Furin is a transmembrane, dibasic endoprotease responsible for the proteolytic processing of a wide variety of precursor proteins in the secretory pathway (reviewed by Seidah et al. 1993 ; Smeekens 1993 ; Rehemtulla and Kaufman 1992 ; Barr 1991 ). Most substrates of furin are newly synthesized precursor proteins en route to the extracellular space or to the plasma membrane, although some endocytosed bacterial toxins are also known to undergo cleavage by furin.

> **Raw data**
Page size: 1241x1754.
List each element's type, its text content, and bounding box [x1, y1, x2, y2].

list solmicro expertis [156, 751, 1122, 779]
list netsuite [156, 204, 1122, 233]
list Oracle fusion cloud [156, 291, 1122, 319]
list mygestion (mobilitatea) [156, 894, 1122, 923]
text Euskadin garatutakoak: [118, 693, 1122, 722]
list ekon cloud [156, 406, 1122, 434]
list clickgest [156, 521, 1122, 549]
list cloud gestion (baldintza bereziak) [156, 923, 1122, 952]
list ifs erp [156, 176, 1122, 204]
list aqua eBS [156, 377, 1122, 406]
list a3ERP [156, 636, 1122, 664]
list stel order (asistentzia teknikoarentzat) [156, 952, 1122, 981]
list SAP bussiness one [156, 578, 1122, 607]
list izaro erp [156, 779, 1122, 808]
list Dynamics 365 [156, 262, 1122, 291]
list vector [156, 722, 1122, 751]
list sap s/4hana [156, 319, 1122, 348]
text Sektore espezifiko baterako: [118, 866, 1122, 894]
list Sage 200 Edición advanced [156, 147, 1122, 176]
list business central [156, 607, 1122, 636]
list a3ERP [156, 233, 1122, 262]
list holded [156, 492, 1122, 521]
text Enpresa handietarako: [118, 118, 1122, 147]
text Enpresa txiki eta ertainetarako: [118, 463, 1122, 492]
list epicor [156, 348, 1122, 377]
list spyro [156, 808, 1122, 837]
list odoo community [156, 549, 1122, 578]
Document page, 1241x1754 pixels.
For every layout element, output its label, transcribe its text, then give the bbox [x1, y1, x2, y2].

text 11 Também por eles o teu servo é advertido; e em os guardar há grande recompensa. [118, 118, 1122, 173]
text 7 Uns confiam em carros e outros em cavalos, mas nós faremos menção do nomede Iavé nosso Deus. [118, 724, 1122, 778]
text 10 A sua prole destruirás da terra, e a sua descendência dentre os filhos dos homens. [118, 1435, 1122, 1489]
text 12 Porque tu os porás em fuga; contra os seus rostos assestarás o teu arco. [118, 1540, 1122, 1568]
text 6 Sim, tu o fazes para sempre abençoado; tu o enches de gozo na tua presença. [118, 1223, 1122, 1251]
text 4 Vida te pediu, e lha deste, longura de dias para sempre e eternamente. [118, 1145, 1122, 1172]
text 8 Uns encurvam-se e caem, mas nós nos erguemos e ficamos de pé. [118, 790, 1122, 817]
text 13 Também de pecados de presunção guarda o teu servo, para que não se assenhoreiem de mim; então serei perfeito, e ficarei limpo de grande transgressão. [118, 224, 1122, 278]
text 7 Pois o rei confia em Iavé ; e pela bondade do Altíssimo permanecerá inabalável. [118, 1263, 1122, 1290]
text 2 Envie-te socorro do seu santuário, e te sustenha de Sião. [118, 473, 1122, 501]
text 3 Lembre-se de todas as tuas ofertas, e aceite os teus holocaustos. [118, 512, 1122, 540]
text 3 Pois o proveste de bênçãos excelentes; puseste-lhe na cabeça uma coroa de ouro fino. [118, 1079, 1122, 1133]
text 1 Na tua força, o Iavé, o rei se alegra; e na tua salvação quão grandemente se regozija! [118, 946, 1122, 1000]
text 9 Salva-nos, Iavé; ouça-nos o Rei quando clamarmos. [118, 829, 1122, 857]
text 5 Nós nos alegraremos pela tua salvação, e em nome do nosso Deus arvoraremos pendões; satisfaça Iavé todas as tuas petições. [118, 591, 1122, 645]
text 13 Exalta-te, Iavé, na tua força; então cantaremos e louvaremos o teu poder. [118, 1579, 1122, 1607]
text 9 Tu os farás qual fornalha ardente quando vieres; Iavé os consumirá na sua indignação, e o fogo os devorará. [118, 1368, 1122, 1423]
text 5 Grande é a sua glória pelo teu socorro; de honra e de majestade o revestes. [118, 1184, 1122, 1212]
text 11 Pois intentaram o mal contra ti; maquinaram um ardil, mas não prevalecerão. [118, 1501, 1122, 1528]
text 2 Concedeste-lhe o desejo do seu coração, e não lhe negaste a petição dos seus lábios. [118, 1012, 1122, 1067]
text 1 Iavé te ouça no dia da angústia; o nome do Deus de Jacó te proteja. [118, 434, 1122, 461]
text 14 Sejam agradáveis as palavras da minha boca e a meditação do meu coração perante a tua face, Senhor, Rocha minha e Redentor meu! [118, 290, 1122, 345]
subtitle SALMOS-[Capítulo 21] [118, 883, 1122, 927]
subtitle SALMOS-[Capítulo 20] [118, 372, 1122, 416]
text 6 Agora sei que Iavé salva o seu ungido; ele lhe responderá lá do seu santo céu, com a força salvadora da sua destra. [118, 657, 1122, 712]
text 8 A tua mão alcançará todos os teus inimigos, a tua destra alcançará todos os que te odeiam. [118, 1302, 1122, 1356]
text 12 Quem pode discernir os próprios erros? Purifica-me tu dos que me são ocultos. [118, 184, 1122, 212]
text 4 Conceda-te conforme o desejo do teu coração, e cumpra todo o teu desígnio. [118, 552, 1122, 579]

> **Questions on the material**
1. Render this sentence from the furin text in Spanish: "Most substrates of furin are newly synthesized precursor proteins en route to the extracellular space or to the plasma membrane, although some endocytosed bacterial toxins are also known to undergo cleavage by furin."
2. Answer from the furin text:
(a) What kind of protease is furin described as?
(b) In what pathway does furin process precursor proteins?
(c) Apart from newly synthesized precursor proteins, what is furin known to cleave?
3. Pick up the furin text after its last sentence and carry it forward.
The items have nothing to do with the furin text.

> **Responses to the exercise**
1. La mayoría de los sustratos de la furina son proteínas precursoras recién sintetizadas en camino hacia el espacio extracelular o hacia la membrana plasmática, aunque también se sabe que algunas toxinas bacterianas endocitadas sufren escisión por parte de la furina.

2.
(a) A transmembrane, dibasic endoprotease.
(b) The secretory pathway.
(c) Some endocytosed bacterial toxins.

3.
Since the initial discovery of the existence of furin in mammalian cells, there has been considerable interest in determining its subcellular localization. However, attempts to immunolocalize endogenous furin have been hampered by the low abundance of the protein in most cells (van Duijnhoven et al. 1992 ). Evidently, a small amount of furin is sufficient to carry out the many proteolytic processes in which the enzyme is involved. Early studies of furin localization within cells involved overexpression of furin cDNA clones using vectors such as vaccinia virus in BSC-40 cells (Bresnahan et al. 1990 ) or replicating plasmids in COS-1 cells (van Duijnhoven et al. 1992 ; Misumi et al. 1991 ). The cells were analyzed by immunofluorescence microscopy using antibodies to furin. These studies demonstrated that the protein was concentrated within a juxtanuclear structure characteristic of the Golgi complex (van Duijnhoven et al. 1992 ; Misumi et al. 1991 ; Bresnahan et al. 1990 ).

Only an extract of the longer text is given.